La période concernée couvre notamment les quatre mois du génocide, d’avril à juillet 1994, qui fit 800 000 morts, pour la plupart Tutsis. Mais ne risque-t-on pas d’apprendre ce que l’on sait déjà ? Jusqu’où ira la volonté de transparence du président de la République ? L’association Survie, qui milite pour établir la vérité sur le rôle de l’État français dans le génocide, craint que les documents déclassifiés n’appartiennent à une sélection déjà connue, établie à l’époque par une collaboratrice de François Mitterrand. Si tel était le cas, on n’aurait toujours pas de réponse officielle à certaines questions qui restent en suspens. Il s’agit notamment de savoir dans quelles conditions des armes ont été livrées, directement ou indirectement, au gouvernement provisoire pendant la durée du génocide, y compris durant l’opération Turquoise, pourtant à vocation « humanitaire ». En fait, ces livraisons ont été reconnues par Hubert Védrine lors d’une audition parlementaire. Mais celui qui était à l’époque le secrétaire général de l’Élysée conteste que ces armes aient pu servir au massacre. Pour lui, « la France considérait que, pour imposer une solution politique, il fallait bloquer l’offensive militaire » du Front patriotique rwandais (FPR). Officiellement, Paris avait œuvré à un compromis débouchant sur un partage du pouvoir entre le régime hutu et le FPR tutsi de Paul Kagamé. Le problème, c’est que cette logique du compromis a été immédiatement balayée par les événements. Or, la France s’y est accrochée, alors que les victimes du génocide se comptaient déjà par centaines de milliers. Quoi qu’il en soit, de telles livraisons étaient en infraction avec l’embargo décrété par l’ONU dès le 17 mai. Beaucoup d’autres questions restent en souffrance, par exemple sur le rôle du sulfureux capitaine Barril, mercenaire travaillant à son compte ou agent parallèle de l’armée française, et sur l’opération Turquoise, chargée à partir du 22 juin de « mettre fin aux massacres », mais qui aurait surtout facilité l’exfiltration des génocidaires. Subsiste également l’énigme du tir du missile qui, le 6 avril, a abattu l’avion du président rwandais Habyarimana, événement qui a marqué le début du génocide.
Sur ce dernier point, le départ du juge Marc Trévidic, en charge du dossier, et qui doit être prochainement remplacé au pôle antiterroriste, ne facilitera pas la poursuite de l’enquête.

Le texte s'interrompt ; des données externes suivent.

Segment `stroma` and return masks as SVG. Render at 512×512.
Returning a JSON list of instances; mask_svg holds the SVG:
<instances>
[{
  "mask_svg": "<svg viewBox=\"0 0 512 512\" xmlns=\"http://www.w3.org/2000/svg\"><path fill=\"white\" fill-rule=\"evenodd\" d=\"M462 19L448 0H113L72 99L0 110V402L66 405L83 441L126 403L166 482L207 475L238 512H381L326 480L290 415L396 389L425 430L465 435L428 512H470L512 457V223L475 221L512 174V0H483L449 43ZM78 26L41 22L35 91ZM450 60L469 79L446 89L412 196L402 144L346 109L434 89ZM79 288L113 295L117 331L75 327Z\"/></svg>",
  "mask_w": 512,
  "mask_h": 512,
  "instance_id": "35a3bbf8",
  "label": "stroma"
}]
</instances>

Même si le débat existe toujours sur le degré de complicité de la France, emportée par une logique folle de défense de son pré carré contre l’influence anglo-saxonne, on ne peut que s’associer à une exigence de vérité qui suppose que tous les documents soient rendus publics. Hélas, la déclassification annoncée symboliquement par François Hollande le jour anniversaire du déclenchement du génocide risque surtout de poursuivre un but diplomatique visant à réconcilier la France avec le président rwandais, Paul Kagamé. On espère être démenti.